In an address at a Maryland Right to Life banquet in Woodlawn late Thursday, Carson stuck mainly to a discussion of the many life-saving procedures he had performed at Hopkins -- including one involving a fetus who was later born healthy.
"We need in this country right now to develop some real courage -- courage of conviction," Carson said. "We need to think for ourselves and we need to understand that even the president of the United States cannot define who we are.
Carson saw his political star rise after he delivered a fiery address at the National Prayer Breakfast in Washington in 2013. He criticized President Barack Obama's policies a few feet from the president at the traditionally nonpartisan event. Talk of a possible White House run began circulating soon after.
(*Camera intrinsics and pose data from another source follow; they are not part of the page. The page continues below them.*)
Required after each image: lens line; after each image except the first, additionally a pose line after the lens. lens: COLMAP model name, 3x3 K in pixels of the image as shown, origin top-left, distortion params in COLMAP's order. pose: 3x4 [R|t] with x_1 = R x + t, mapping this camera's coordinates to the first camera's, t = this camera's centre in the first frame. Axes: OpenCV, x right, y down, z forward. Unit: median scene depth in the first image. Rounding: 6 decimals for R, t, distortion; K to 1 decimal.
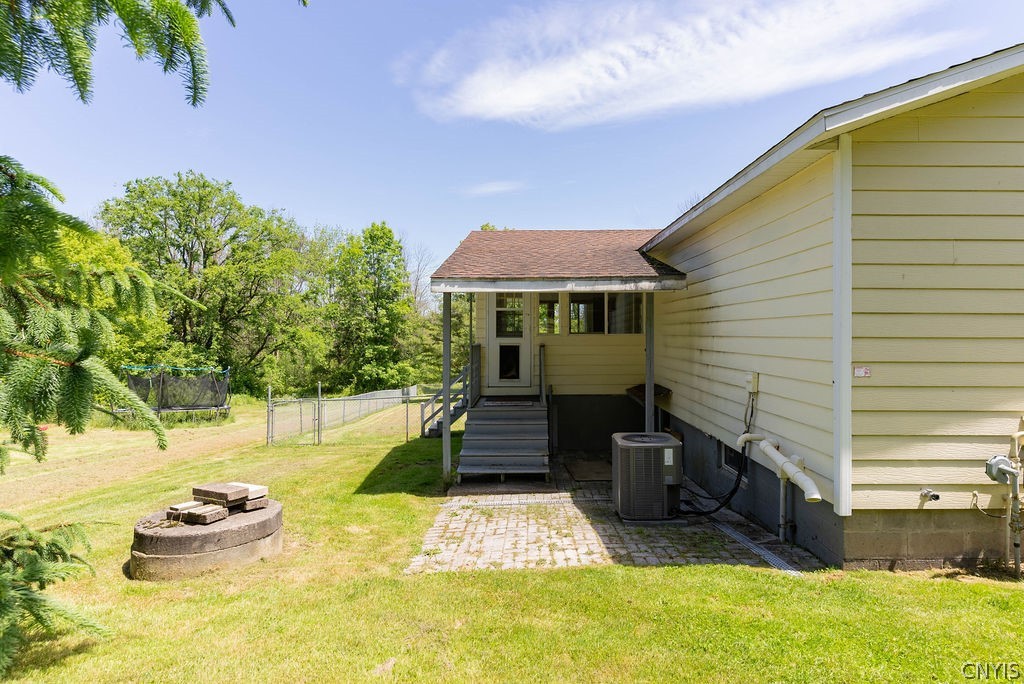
lens RADIAL K [[499.5, 0, 511.1], [0, 499.5, 339.3], [0, 0, 1]] dist [0.003246, -0.001132]
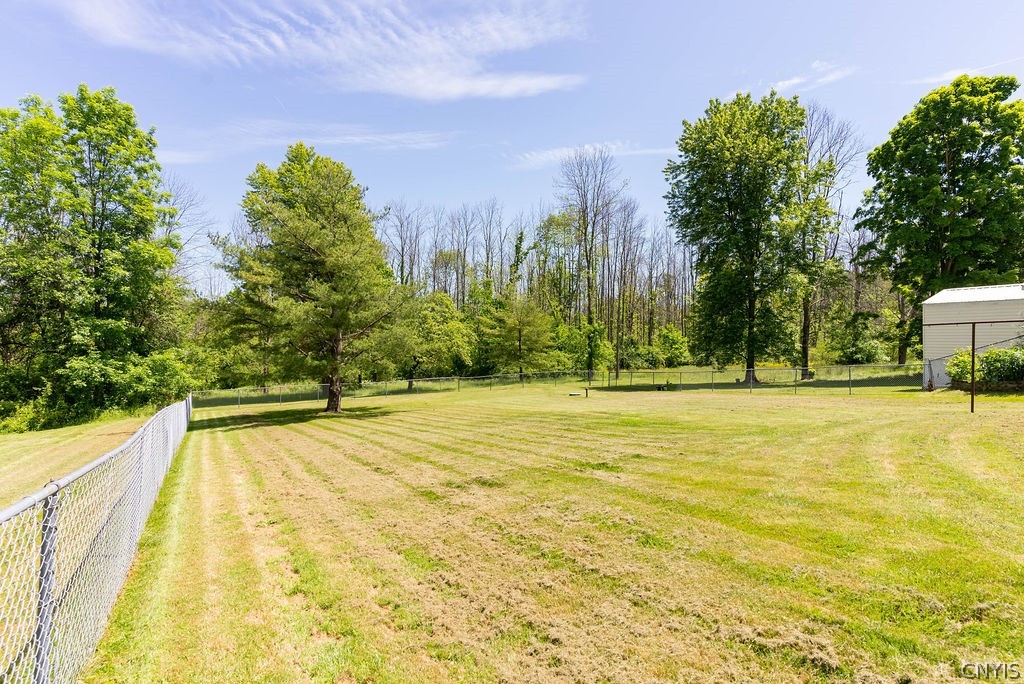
lens RADIAL K [[499.5, 0, 511.3], [0, 499.5, 345.7], [0, 0, 1]] dist [0.003246, -0.001132]
pose [[0.906206, -0.006980, 0.422779, -0.102789], [-0.002028, 0.999780, 0.020854, 0.026812], [-0.422832, -0.019756, 0.905993, 0.350790]]
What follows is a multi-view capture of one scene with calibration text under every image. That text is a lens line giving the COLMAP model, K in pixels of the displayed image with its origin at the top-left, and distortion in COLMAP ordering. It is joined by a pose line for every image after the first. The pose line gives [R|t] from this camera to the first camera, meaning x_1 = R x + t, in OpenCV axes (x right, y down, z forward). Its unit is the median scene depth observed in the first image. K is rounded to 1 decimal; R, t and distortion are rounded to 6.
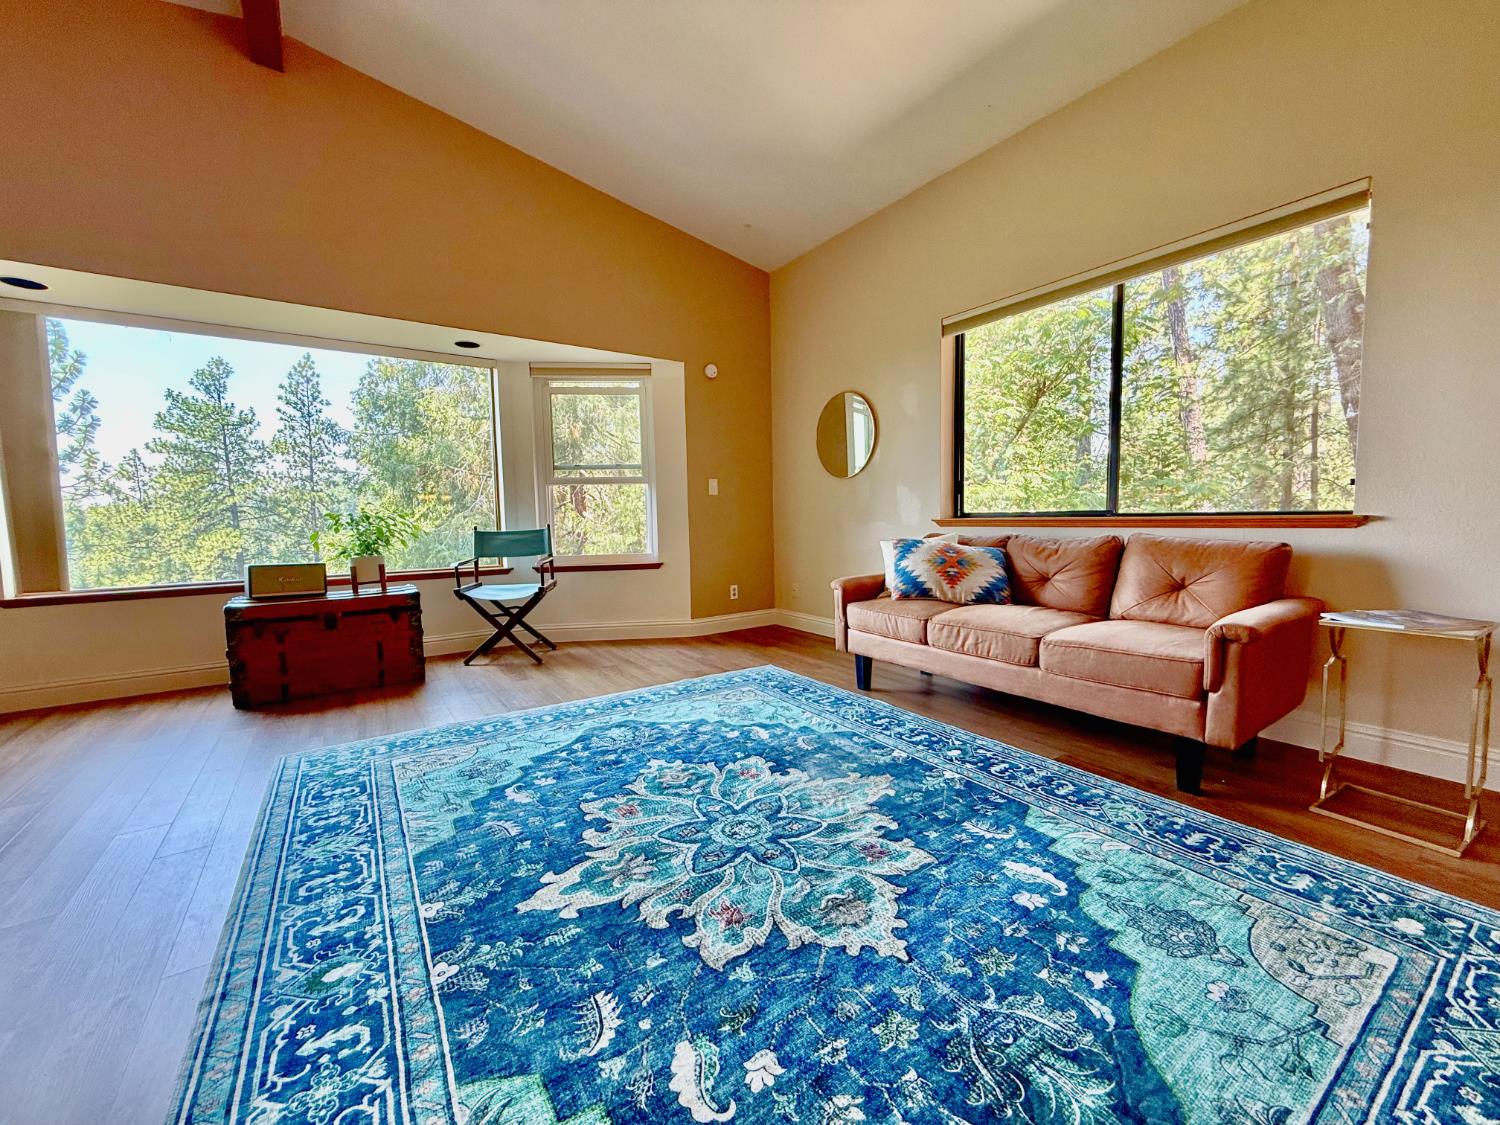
lens RADIAL K [[588.8, 0, 746.7], [0, 588.8, 562.1], [0, 0, 1]] dist [-0.003131, -0.000159]
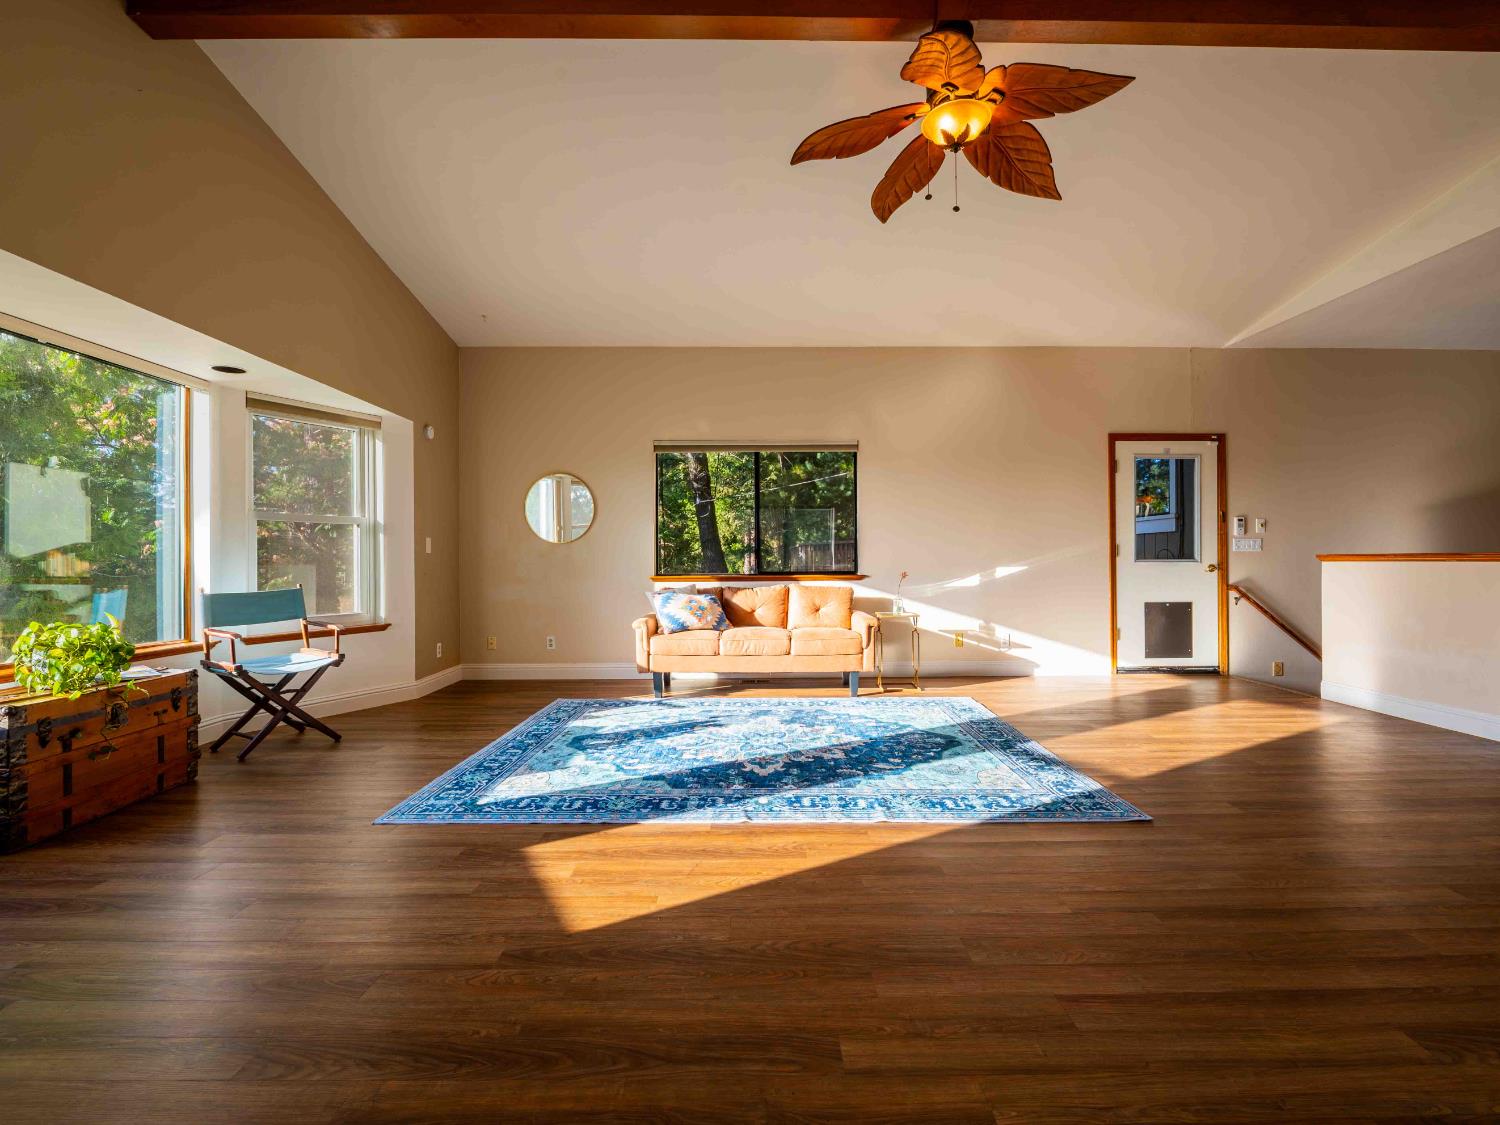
lens RADIAL K [[688.2, 0, 744.5], [0, 688.2, 557.9], [0, 0, 1]] dist [0.004652, -0.001950]
pose [[0.576999, 0.017877, 0.816549, -1.352611], [0.057119, 0.996429, -0.062177, -0.003756], [-0.814745, 0.082517, 0.573918, -0.204926]]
Carson faces significant challenges in his campaign. Among them will distinguishing himself from other conservatives in the race, including Sens. Ted Cruz of Texas, Rand Paul of Kentucky and Marco Rubio of Florida as well as former Arkansas governor Mike Huckabee.
Other prominent GOP figures, including former Florida Gov. Jeb Bush and Wisconsin Gov. Scott Walker, are also expected to run.
Though he lacks political experience, Carson arguably has the best personal story of any candidate. Born into poverty in Detroit, Carson initially struggled academically. But he went on to graduate from Yale and the University of Michigan's medical school.
At 33, he was named director of pediatric neurosurgery at Hopkins, the youngest person to lead a major division at the institution. He won international acclaim in 1987 when he became the first surgeon to successfully separate twins conjoined at the head.
His first book, "Gifted Hands," was made into a television movie starring Cuba Gooding Jr. In the book, Carson describes how he overcame early struggles with school and anger through a love of reading and faith.